I know compiler can do optimizations, however, is my understanding correct ?
Thanks a lot :)
Regards
lali
A copy constructor might not be invoked when you return by value. Some compilers use return value optimization feature.
Read about "Return Value Optimization"
The part of the standard which tells you when compilers may elide copies is 12.8/15. It's always up to the compiler whether to do actually perform the elision. There are two legal situations, plus any combination of them:
"in a return statement in a function with a class return type, when the expression is the name of a non-volatile automatic object with the same cv-unqualified type as the function return type"
"when a temporary class object that has not been bound to a reference would be copied to a class object with the same cv-unqualified type".
The former is usually referred to as the "named return value optimization", and it's what permits the output you're seeing in your example. The latter in effect turns copy-initialization into direct initialization, and could occur for instance if your code did Example x = Example();.
Other copy elisions are not permitted, except of course that the usual "as-if" rules apply. So if the copy constructor has tracing in, then the following code must call it:
Example x;
Example y = x;
But if x were otherwise unused, and the cctor had no side-effects, then I think it could be optimized away, just like any other code that does nothing.
When doing x = funct(); the compiler notices that it will be directly returned and thus avoids a useless construction. That's also why you will only get two destructor calls.

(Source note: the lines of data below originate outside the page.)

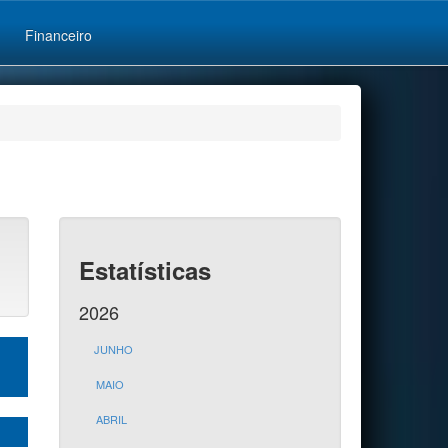
Financeiro
Estatísticas
2026
JUNHO
MAIO
ABRIL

This is a example why sometimes working with "copy" isn't necessarily a lost of performances.
In your exampe the structure is small enough therefore it is passed through a register. The generated code is similar to Return value optimization. Construct a more complicated example, and you'll see the behavior expected.
g++ v4.4.1 has an option to suppress "elide" optimizations:
tst#u32-karmic$ g++ -fno-elide-constructors Example.cpp -o Example
tst#u32-karmic$ ./Example
Default constructor called.
Calling funct..
Default constructor called.
Copy constructor called.
Dtor invoked
Assignment operator called.
Dtor invoked
Dtor invoked
As you can see the copy constructor is now called!